Zımba gibi oyuncular
Tabii bu enerjinin en önemli dinamolarından biri, dört zımba gibi oyuncu; Erdem Akakçe, Fatih Koyunoğlu, Kadir Çermik ve Selen Öztürk. Yoksa oyunun başları biraz yavaş işliyor ve siz ancak sürprizli finalden sonra geriye dönüp oralardan da keyif alıyorsunuz. Biraz kısalsa, arasız, tek perde oynansa seyirciyle daha çabuk bağ kurabilirdi ama bu haliyle de ikinci perdeyle beraber çılgın bir tempo kazanıyor ve sizi alıp götürüyor. Kaç ayrı kişiyi birbirine hiçbir an benzemeyecek şekilde canlandırdığını sayamadığım Erdem Akakçe’nin performansı ayrıca baş döndürüyor.
Neye gülüyoruz?
Tiyatroadam’ın pek çok oyununda insanın kahkahasını dondurup kafasına balyoz vuran bir an var. İzlediği oyunla içinde yaşadığı gerçeklik arasındaki benzerliğe ayna tuttuğundan muhtemelen. “Hani gülüyoruz da neye gülüyoruz tam olarak?” dedirten.

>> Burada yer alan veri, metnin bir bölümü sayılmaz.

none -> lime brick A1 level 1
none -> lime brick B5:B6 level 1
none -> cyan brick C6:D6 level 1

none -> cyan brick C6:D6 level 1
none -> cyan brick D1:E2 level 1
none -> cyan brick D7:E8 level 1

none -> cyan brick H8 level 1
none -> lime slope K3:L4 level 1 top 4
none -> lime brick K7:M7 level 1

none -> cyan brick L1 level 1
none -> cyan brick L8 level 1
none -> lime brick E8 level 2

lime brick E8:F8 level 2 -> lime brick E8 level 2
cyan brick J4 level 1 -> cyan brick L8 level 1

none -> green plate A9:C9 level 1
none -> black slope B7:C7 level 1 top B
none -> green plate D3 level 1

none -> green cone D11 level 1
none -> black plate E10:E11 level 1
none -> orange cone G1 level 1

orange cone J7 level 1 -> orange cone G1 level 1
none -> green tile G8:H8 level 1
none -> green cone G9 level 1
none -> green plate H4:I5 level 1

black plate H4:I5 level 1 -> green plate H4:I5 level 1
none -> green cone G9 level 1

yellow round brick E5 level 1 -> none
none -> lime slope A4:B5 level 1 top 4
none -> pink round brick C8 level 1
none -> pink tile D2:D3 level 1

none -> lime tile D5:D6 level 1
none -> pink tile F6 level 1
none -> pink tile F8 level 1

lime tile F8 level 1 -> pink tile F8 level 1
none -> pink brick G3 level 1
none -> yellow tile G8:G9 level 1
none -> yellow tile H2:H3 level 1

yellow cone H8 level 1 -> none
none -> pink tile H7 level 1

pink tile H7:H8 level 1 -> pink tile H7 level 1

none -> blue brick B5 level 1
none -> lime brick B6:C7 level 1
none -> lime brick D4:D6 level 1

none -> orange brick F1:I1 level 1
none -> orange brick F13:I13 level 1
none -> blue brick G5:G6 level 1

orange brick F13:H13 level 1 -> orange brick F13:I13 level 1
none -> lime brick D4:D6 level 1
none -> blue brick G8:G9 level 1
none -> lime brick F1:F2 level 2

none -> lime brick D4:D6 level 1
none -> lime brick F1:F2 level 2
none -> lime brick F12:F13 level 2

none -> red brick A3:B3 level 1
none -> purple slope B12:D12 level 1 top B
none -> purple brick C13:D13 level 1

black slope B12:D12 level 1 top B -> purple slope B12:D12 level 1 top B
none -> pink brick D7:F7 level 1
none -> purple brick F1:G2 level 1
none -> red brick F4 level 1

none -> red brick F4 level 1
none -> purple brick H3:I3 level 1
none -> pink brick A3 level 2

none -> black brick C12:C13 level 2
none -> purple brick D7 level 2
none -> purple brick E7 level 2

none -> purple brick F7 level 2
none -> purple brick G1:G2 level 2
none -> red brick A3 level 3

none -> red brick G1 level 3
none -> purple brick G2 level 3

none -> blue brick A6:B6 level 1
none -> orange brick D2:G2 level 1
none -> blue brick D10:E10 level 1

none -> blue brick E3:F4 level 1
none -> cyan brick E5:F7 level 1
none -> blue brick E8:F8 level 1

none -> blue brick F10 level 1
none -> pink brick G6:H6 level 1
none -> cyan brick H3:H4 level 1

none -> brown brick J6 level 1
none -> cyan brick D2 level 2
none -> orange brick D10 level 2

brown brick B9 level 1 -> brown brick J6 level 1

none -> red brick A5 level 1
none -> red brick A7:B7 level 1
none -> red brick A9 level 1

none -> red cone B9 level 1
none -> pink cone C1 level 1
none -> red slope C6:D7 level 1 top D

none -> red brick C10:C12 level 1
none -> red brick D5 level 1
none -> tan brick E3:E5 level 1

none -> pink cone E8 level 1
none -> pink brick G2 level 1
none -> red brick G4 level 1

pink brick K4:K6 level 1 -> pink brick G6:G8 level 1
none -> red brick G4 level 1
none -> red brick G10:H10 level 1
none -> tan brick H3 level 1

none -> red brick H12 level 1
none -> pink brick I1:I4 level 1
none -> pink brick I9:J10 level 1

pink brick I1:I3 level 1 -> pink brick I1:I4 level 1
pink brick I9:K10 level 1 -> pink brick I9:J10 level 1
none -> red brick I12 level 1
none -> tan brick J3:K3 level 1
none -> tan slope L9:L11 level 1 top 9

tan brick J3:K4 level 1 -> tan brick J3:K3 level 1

Erdem Akakçe’nin sahneden neredeyse her birimizin tek tek gözünün içine bakarak sorduğu “İyi misiniz? Her şey yolunda mı?” sorusu öyleydi benim için. Salondan benimle beraber çıkıp geldi o soru.
Bir de mesajlarını gözümüze sokmak yerine absürt bir kara mizahın ardına saklayan Duşan Kovaçeviç’in irkiltici sorusu tabii: Sahi, kurtlar neden ot yemez?